What AB InBev’s takeover of SABMiller could mean for Nigeria’s beer market
- AB InBev is the world’s largest beer producer.
- SABMiller may be poised to expand its operations across Nigeria.
After weeks of intense negotiations, Anheuser-Busch InBev (AB InBev), the world’s largest beer producer, agreed to takeover SABMiller, the second largest, in a $106 billion deal, last week.
AB InBev, Belgium’s largest company by market size, agreed to pay $67 per share for SABMiller, a 50 percent premium above its share price before the reports of the merger emerged.
AB InBev and SABMiller have largely complementary geographical footprints. AB InBev has operations mainly in the more established European and U.S. markets, while SABMiller has operations mainly in emerging markets such as Africa, Asia and Latin America.
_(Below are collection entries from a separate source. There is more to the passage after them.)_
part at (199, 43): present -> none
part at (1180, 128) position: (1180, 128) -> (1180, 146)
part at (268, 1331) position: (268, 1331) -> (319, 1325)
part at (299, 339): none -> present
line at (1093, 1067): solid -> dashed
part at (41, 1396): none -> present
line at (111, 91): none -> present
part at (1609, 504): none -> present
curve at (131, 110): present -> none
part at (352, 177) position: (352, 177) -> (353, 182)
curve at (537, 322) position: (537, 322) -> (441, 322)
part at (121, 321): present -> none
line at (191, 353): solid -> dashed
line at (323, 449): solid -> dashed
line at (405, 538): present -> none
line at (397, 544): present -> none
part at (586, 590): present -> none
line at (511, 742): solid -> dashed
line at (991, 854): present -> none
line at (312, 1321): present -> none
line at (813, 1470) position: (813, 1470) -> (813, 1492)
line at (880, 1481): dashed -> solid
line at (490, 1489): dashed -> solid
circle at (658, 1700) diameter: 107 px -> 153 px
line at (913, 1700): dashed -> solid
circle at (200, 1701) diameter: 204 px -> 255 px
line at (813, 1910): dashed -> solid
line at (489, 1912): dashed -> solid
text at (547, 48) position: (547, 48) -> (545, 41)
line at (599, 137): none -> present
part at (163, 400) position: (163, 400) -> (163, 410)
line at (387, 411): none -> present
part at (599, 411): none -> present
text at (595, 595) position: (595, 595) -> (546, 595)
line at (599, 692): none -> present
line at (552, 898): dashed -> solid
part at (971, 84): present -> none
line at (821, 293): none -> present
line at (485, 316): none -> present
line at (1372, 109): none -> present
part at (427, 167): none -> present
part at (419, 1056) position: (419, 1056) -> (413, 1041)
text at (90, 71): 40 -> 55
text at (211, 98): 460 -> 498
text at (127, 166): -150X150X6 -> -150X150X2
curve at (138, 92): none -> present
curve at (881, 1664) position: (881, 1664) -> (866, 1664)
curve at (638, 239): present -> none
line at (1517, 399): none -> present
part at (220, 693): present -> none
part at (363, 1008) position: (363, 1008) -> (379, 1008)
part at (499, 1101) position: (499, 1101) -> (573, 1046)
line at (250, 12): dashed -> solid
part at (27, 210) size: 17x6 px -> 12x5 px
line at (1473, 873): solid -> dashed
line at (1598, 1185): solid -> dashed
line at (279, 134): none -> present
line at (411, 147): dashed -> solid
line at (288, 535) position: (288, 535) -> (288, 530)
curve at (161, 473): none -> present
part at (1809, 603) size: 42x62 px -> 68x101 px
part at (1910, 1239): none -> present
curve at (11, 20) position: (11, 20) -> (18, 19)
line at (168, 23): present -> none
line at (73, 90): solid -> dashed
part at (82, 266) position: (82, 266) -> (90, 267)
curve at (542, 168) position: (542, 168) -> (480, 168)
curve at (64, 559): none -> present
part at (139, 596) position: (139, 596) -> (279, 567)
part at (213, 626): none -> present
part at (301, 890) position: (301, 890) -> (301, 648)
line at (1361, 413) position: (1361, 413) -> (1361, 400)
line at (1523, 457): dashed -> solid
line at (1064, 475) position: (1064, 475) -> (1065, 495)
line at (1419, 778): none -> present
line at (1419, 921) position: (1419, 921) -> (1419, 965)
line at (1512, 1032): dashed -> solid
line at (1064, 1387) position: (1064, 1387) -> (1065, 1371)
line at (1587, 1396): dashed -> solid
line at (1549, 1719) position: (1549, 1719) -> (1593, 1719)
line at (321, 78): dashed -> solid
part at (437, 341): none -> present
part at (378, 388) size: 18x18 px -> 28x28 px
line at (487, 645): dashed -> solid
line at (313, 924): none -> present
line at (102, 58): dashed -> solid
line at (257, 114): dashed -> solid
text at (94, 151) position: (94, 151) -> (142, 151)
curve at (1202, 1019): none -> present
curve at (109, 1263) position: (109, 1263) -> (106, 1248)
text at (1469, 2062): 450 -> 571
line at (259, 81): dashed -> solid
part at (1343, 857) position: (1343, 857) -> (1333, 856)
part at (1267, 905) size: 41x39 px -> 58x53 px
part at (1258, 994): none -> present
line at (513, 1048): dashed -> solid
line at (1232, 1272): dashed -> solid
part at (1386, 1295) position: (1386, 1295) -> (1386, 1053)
The combined entity will be the world’s biggest brewer by far, earning half the industry’s profits and making one in three beers worldwide, according to the Economist.
SABMiller in Africa
A South African beverage company with headquarters in London and listed on the London Stock Exchange, SABMiller has operations in 15 African countries and a stake in 21 others through its alliance with Castel, a French drinks firm. The company is also a leading bottler of Coca-Cola in several African countries. The company earns 29 percent of its profits in Africa and declared a profit of $3.3 billion in 2014.
SABMiller in Nigeria
SABMiller is the third largest brewer in Nigeria after Heineken’s Nigerian Breweries and Diageo’s Guinness Nigeria. Unlike other brewers, SABMiller made a late entry into the Nigerian beer market in 2009.
But the company moved swiftly, buying Port Harcourt-based Pabod Breweries, makers of Grand lager beer, and Ilesa-based International Breweries, makers of Trophy lager. In 2012, SABMiller established a $100 million brewery in Onitsha, which makes Hero lager.
SABMiller has been pursuing a regional strategy in Nigeria rather than taking on its more nationally established competitors head on. The company also sells low-cost products; for instance, its beers are about 40 percent cheaper than its rivals.
Just like in other African countries, SABMiller is targeting the informal beer market, which is dominated by home brewers and bootleggers. These cheap, and mostly unhygienic, local brewers supply more than two-thirds of all beer consumed in Africa. SABMiller estimates that the informal beer market in Africa is worth up to $3 billion.
With the impending AB InBev merger, SABMiller may be poised to expand its operations across Nigeria, now Africa’s largest beer market, and challenge its much larger rivals for national market share.